God in the Canadian Charter of Rights
The Canadian Charter of Rights and Freedoms begins with an affirmation with which a substantial minority (if not a majority) of Canadians would disagree, and on which most historians must choke; that doing God’s work was uppermost on the minds of those who drafted the British North America Act (BNA) of 1867, with the rule of law a close or distant second.
Whereas Canada is founded upon principles that recognize the supremacy of God and the rule of law:
Nowhere in the British North America Act of 1867 is God even mentioned. The only possible reference to God, and it’s a tenuous one, is the proclamation that Canada’s government is still subservient to the British monarch, the head of Henry VIII’s church:
The Executive Government and Authority of and over Canada is hereby declared to continue and be vested in the Queen.
The "supremacy of God" in the Canadian Charter is a copycat restatement of the “one nation under God” declaration in the American Pledge of Allegiance.
The Pledge of Allegiance was written in 1892 by Francis Bellamy (1855-1931), a Baptist minister. It originally did not include the phrase “one nation under God.” The good reverend wanted the pledge to apply to everyone, not just those who believed in an all-powerful invisible friend.
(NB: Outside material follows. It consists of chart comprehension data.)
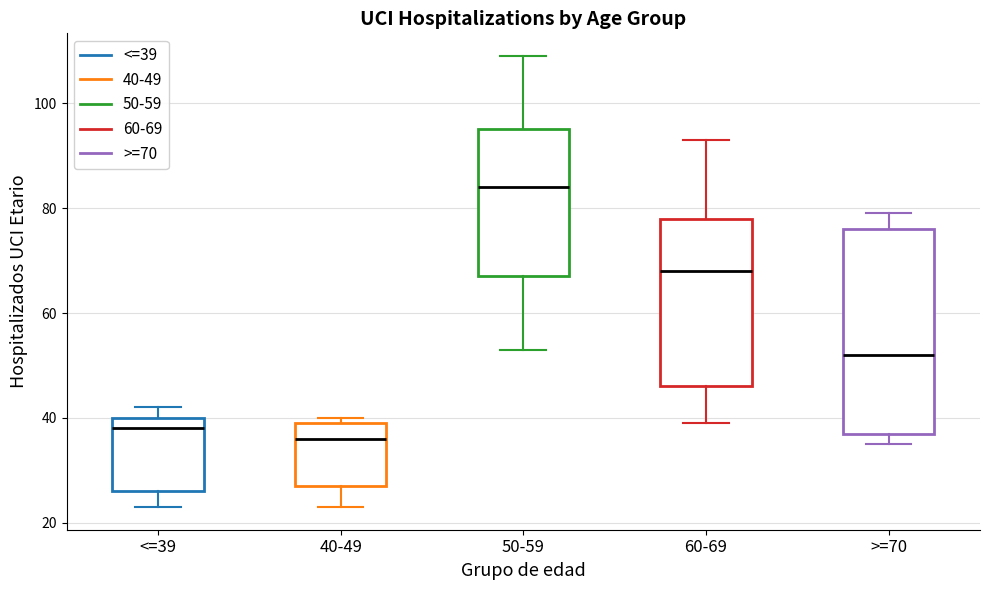

Where does the median line of the box for <=39 sit on the y-axis? The values are not printed on the chart, so give them approximately, as read against the axis.

38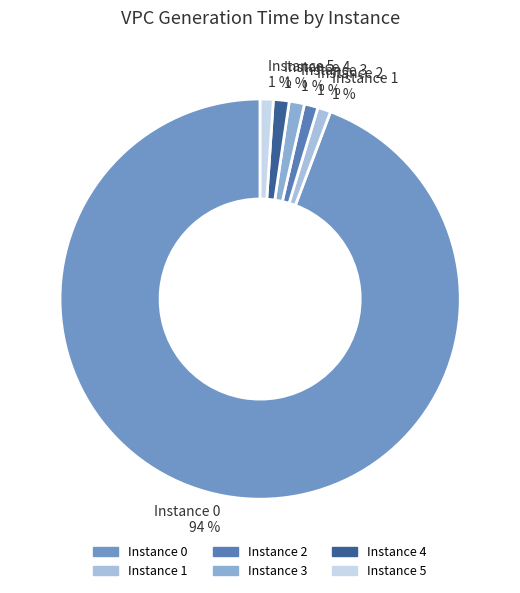

Do Instance 1 1 % and Instance 0 94 % together represent more than half of the pie?

Yes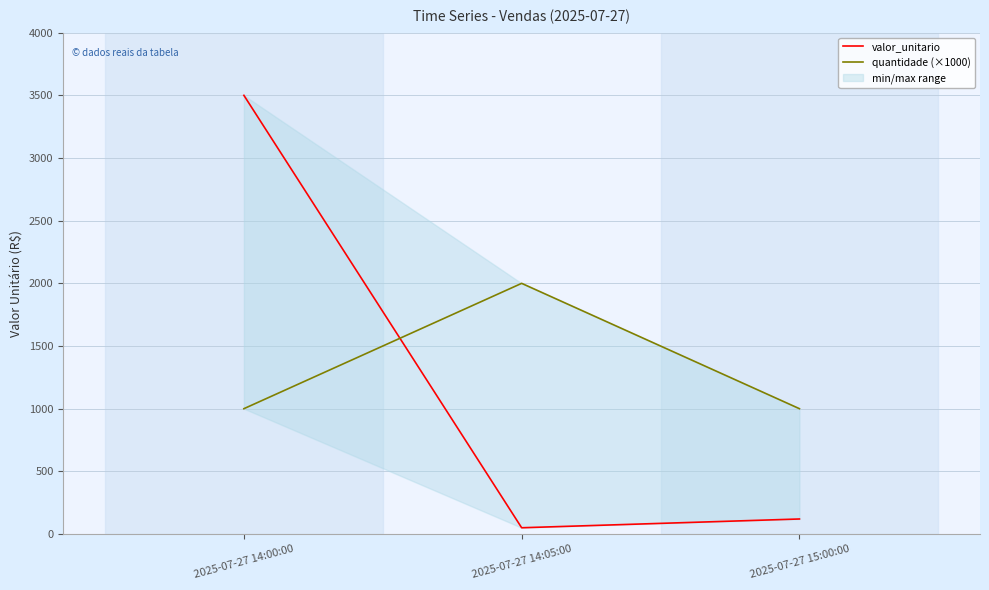

What is the label of the 1st point from the right?

2025-07-27 15:00:00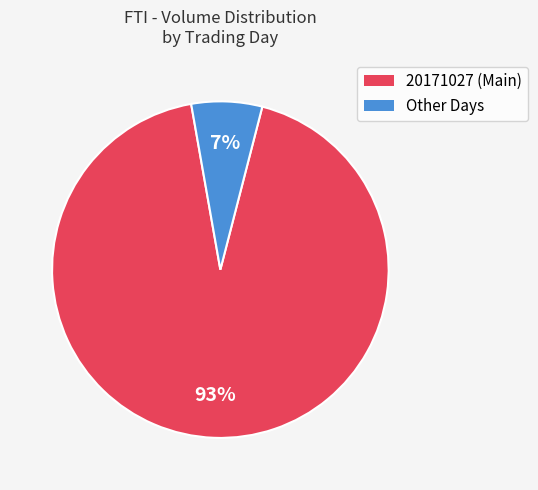

Count the number of slices in the pie.

2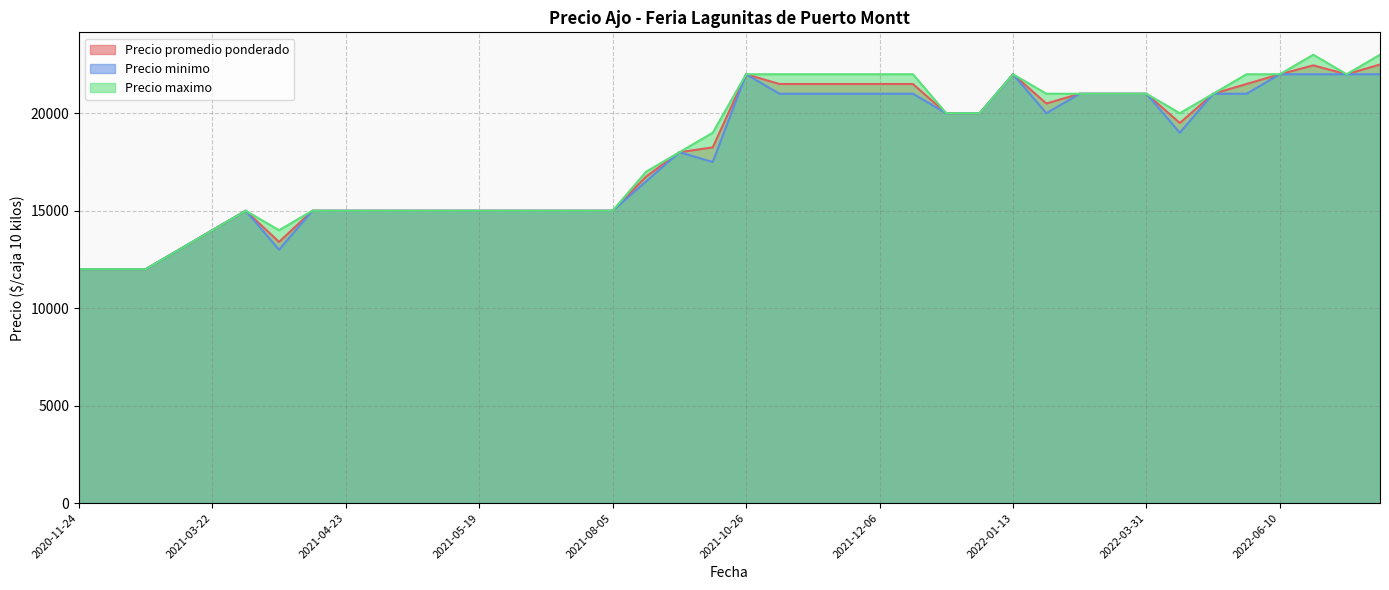

What is the sum of the Precio maximo values at 2021-10-26 and 2022-03-18?

43000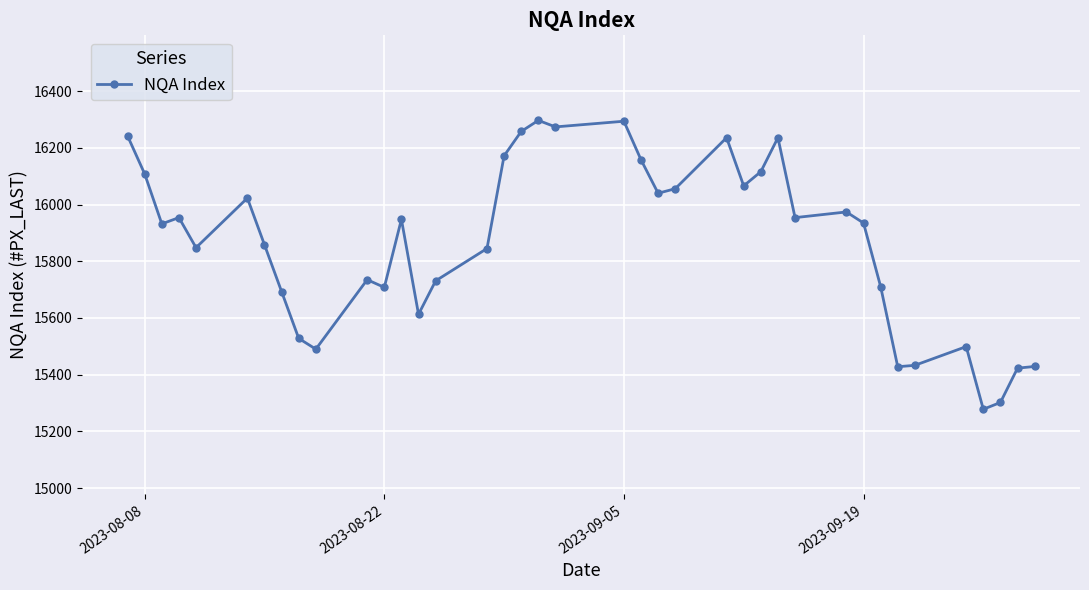

What is the smallest value displayed?

15278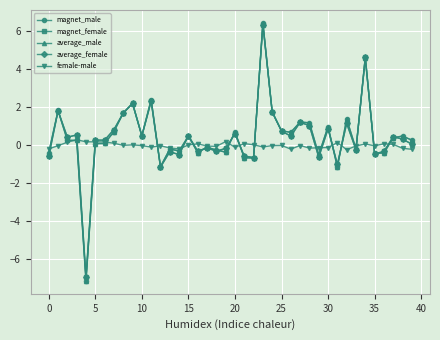

What is the maximum value shown in the chart?

6.5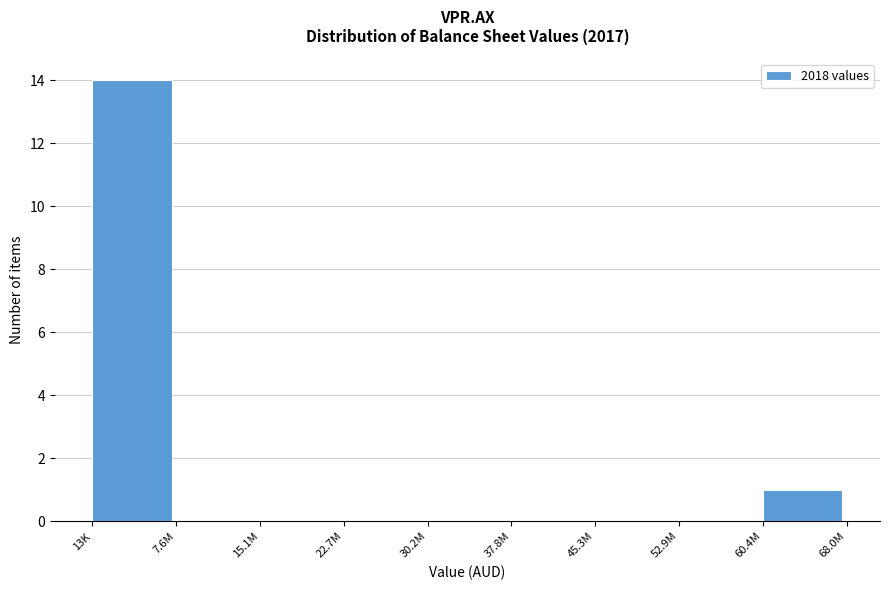

Reading left to right, list all the values displayed in this chart.

13K=14	7.6M=0	15.1M=0	22.7M=0	30.2M=0	37.8M=0	45.3M=0	52.9M=0	60.4M=1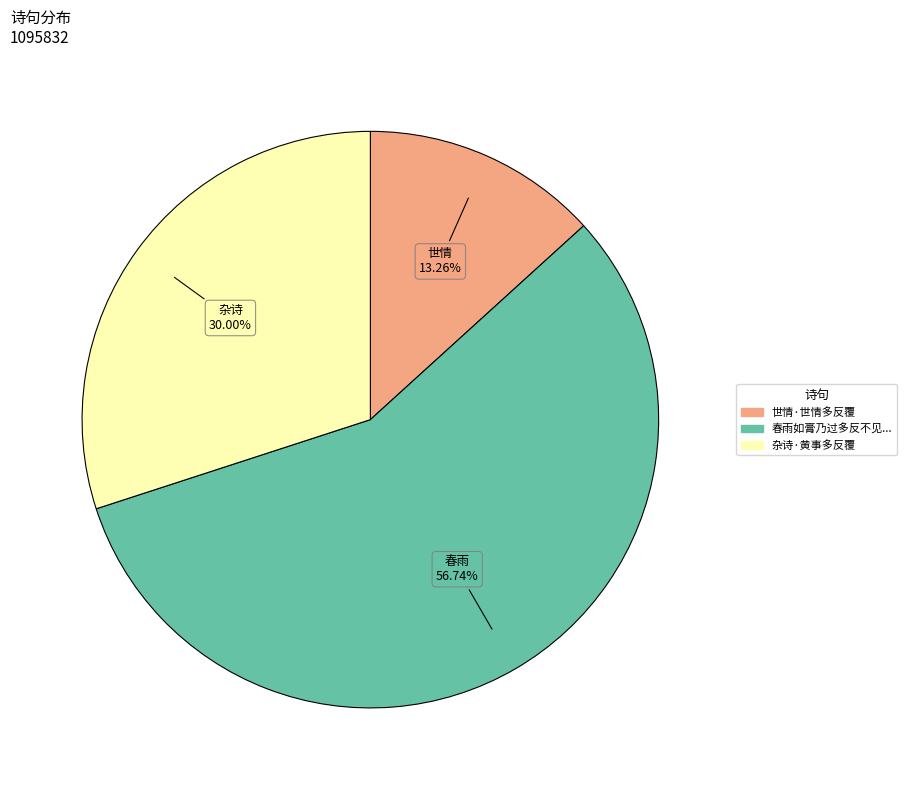

Does any single category account for the majority?

Yes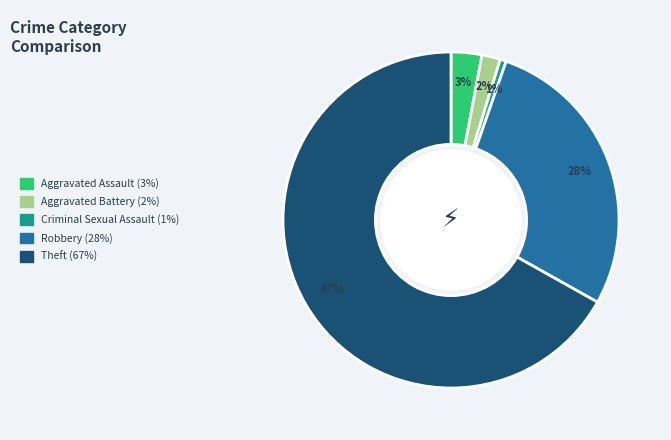

How many slices are in this pie chart?

5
It was President Eisenhower who, in 1954, convinced Congress to amend the pledge to include “one nation under God.”
The first amendment to the American Constitution, (the first ten amendments to the U.S. Constitution are known as the Bill of Rights) declares that “Congress shall make no law respecting an establishment of religion, or prohibiting the free exercise thereof; or abridging the freedom of speech, or of the press; or the right of the people peaceably to assemble, and to petition the government for a redress of grievances."
It could not be clearer, and it is this clarity of language and intention which has successfully repelled repeated attempts by religious forces to establish a beachhead in secular territory.
There is no leeway in the American Bill of Rights for judges to impose their own interpretation of the meaning of the First Amendment as it applies to the separation of State and Church, and thereby blur the line between the secular and the sacred as has happened in Canada.
In Canada, that line is in danger of disappearing altogether.